La Ruche est comparable au Bateau-Lavoir de Montmartre. Après la Première Guerre mondiale, elle supplante cette dernière par ses activités artistiques et sa renommée.

Les années 50

En 1955, les mosaïstes Lino Mélano et Luigi Guardili venant d’Italie, s’installent à la Ruche et font équipe avec Léonard Leoni qui lui, y est né. Ils travaillent à leur œuvre personnelle mais réalisent aussi des mosaïques pour répondre aux commandes de Braque, Chagall, Léger, Folon, Bazaine, Raysse.

Les années 60

A la fin des années soixante, alors que la Ruche n’est plus qu’un « bidonville englué dans un terrain boueux », les héritiers d’Alfred Boucher décident de la vendre à un promoteur immobilier projetant d’y construire immeubles et parkings. C’est alors que se constitue un comité de défense, avec pour président, Chagall. La détermination de Francis Biras, Elisabeth Dujarric, entre autres, rassemble des centaines de personnalités.

Une vente réunissant des tableaux et sculptures des artistes résidents et des anciens ne suffit pas à « racheter » la Ruche au promoteur. Monsieur et Madame Seydoux, alertés et touchés par cette disparition annoncée de l’une des plus importantes et dernières cités d’artistes, font don du complément manquant pour la sauver. Le sauvetage accompli, des travaux de restauration sont entrepris grâce à l’action du Ministre de la Culture en poste à l’époque, Jacques Duhamel, et de Bernard Anthonioz.

Les années 70

Au début des années 70, grâce à la volonté de Francis Biras, la génération d’artistes liée au Salon de la Jeune Peinture arrive sur les lieux, lui apportant un renouveau : Eduardo Arroyo, Jean-Paul Chambas, Lucio Fanti, Ernest Pignon-Ernest, Titina Maselli, Nicky Rieti, Gianni Spadari, Michel Parré, Vito Tongiani…
Le théâtre est à nouveau présent à la Ruche avec la venue de Klaus Michaël Grüber, puis, plus tard Bruno Bayen. Une collaboration s’élabore entre ces metteurs en scène et des artistes tels que Lucio Fanti, Titina Maselli, Eduardo Arroyo, Francis Biras, pour la scénographie.

Des années 80 à nos jours

Les façades et toitures du bâtiment sont inscrites aux monuments historiques par un arrêté du 19 janvier 1972. La Ruche a été de tout temps financée par un mécénat privé et des aides publiques. Aujourd’hui, la Fondation La Ruche-Seydoux, créée en 1985 grâce à la donation de Geneviève Seydoux et reconnue d’utilité publique en 1985, en assure la gestion et l’entretien.

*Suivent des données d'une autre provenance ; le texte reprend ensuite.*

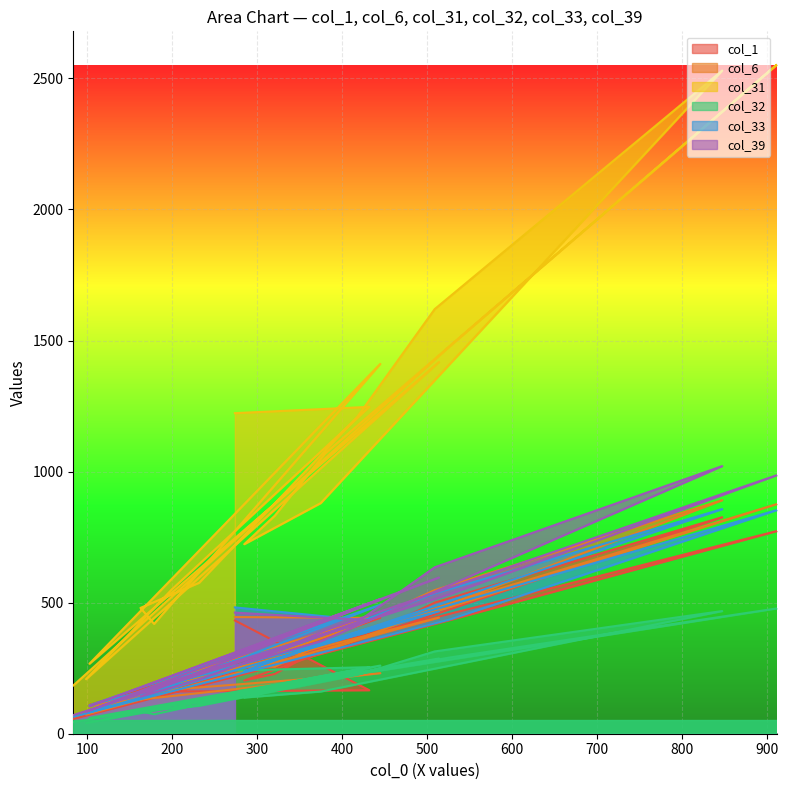

What are all the series names shown in the legend?

col_1, col_6, col_31, col_32, col_33, col_39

Une convention tripartite de partenariat, signée le 28 avril 2009 entre la Fondation La Ruche-Seydoux, la Fondation Total, et la Fondation du Patrimoine, a comme objectif un programme de restauration des bâtiments.

En 2002, la Ruche a fêté son centenaire.
En 2008, la Ville d’Évian consacre une exposition aux artistes de la Ruche au Palais Lumière.